:: Prompt ::
Please render all of the material below as a Markdown table with two columns, Row and Line, giving each line its own numbered row and leaving out blank lines.

-- START --

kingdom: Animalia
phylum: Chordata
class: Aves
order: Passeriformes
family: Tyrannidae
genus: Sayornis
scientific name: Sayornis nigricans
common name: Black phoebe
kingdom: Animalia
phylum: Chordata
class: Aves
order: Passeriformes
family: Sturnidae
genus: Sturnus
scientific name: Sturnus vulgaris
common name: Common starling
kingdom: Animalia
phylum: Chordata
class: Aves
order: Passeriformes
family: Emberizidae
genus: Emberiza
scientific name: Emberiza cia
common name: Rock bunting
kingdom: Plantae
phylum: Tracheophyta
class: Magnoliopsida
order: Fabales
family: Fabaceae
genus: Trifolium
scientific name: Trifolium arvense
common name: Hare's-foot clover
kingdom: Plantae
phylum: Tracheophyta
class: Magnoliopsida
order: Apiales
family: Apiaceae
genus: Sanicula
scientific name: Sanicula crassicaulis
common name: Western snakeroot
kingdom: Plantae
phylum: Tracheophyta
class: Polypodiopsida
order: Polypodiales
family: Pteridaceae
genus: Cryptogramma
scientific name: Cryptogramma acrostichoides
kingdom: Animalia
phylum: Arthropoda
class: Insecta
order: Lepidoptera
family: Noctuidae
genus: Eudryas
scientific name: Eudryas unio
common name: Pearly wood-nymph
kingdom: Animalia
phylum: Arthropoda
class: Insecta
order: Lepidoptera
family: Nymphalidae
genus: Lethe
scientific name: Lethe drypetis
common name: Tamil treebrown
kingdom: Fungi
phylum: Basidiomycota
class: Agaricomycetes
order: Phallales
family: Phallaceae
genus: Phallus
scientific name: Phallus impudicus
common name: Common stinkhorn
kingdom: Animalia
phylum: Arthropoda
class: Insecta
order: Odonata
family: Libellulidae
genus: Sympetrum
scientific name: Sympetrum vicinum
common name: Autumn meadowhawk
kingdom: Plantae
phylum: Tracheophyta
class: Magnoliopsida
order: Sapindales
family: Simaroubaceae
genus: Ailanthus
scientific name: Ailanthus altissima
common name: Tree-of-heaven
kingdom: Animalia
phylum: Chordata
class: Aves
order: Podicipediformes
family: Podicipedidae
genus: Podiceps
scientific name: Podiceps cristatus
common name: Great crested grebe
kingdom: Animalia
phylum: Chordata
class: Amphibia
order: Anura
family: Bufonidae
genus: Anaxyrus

-- END --

:: Written response ::
| Row | Line |
|---|---|
| 1 | kingdom: Animalia |
| 2 | phylum: Chordata |
| 3 | class: Aves |
| 4 | order: Passeriformes |
| 5 | family: Tyrannidae |
| 6 | genus: Sayornis |
| 7 | scientific name: Sayornis nigricans |
| 8 | common name: Black phoebe |
| 9 | kingdom: Animalia |
| 10 | phylum: Chordata |
| 11 | class: Aves |
| 12 | order: Passeriformes |
| 13 | family: Sturnidae |
| 14 | genus: Sturnus |
| 15 | scientific name: Sturnus vulgaris |
| 16 | common name: Common starling |
| 17 | kingdom: Animalia |
| 18 | phylum: Chordata |
| 19 | class: Aves |
| 20 | order: Passeriformes |
| 21 | family: Emberizidae |
| 22 | genus: Emberiza |
| 23 | scientific name: Emberiza cia |
| 24 | common name: Rock bunting |
| 25 | kingdom: Plantae |
| 26 | phylum: Tracheophyta |
| 27 | class: Magnoliopsida |
| 28 | order: Fabales |
| 29 | family: Fabaceae |
| 30 | genus: Trifolium |
| 31 | scientific name: Trifolium arvense |
| 32 | common name: Hare's-foot clover |
| 33 | kingdom: Plantae |
| 34 | phylum: Tracheophyta |
| 35 | class: Magnoliopsida |
| 36 | order: Apiales |
| 37 | family: Apiaceae |
| 38 | genus: Sanicula |
| 39 | scientific name: Sanicula crassicaulis |
| 40 | common name: Western snakeroot |
| 41 | kingdom: Plantae |
| 42 | phylum: Tracheophyta |
| 43 | class: Polypodiopsida |
| 44 | order: Polypodiales |
| 45 | family: Pteridaceae |
| 46 | genus: Cryptogramma |
| 47 | scientific name: Cryptogramma acrostichoides |
| 48 | kingdom: Animalia |
| 49 | phylum: Arthropoda |
| 50 | class: Insecta |
| 51 | order: Lepidoptera |
| 52 | family: Noctuidae |
| 53 | genus: Eudryas |
| 54 | scientific name: Eudryas unio |
| 55 | common name: Pearly wood-nymph |
| 56 | kingdom: Animalia |
| 57 | phylum: Arthropoda |
| 58 | class: Insecta |
| 59 | order: Lepidoptera |
| 60 | family: Nymphalidae |
| 61 | genus: Lethe |
| 62 | scientific name: Lethe drypetis |
| 63 | common name: Tamil treebrown |
| 64 | kingdom: Fungi |
| 65 | phylum: Basidiomycota |
| 66 | class: Agaricomycetes |
| 67 | order: Phallales |
| 68 | family: Phallaceae |
| 69 | genus: Phallus |
| 70 | scientific name: Phallus impudicus |
| 71 | common name: Common stinkhorn |
| 72 | kingdom: Animalia |
| 73 | phylum: Arthropoda |
| 74 | class: Insecta |
| 75 | order: Odonata |
| 76 | family: Libellulidae |
| 77 | genus: Sympetrum |
| 78 | scientific name: Sympetrum vicinum |
| 79 | common name: Autumn meadowhawk |
| 80 | kingdom: Plantae |
| 81 | phylum: Tracheophyta |
| 82 | class: Magnoliopsida |
| 83 | order: Sapindales |
| 84 | family: Simaroubaceae |
| 85 | genus: Ailanthus |
| 86 | scientific name: Ailanthus altissima |
| 87 | common name: Tree-of-heaven |
| 88 | kingdom: Animalia |
| 89 | phylum: Chordata |
| 90 | class: Aves |
| 91 | order: Podicipediformes |
| 92 | family: Podicipedidae |
| 93 | genus: Podiceps |
| 94 | scientific name: Podiceps cristatus |
| 95 | common name: Great crested grebe |
| 96 | kingdom: Animalia |
| 97 | phylum: Chordata |
| 98 | class: Amphibia |
| 99 | order: Anura |
| 100 | family: Bufonidae |
| 101 | genus: Anaxyrus |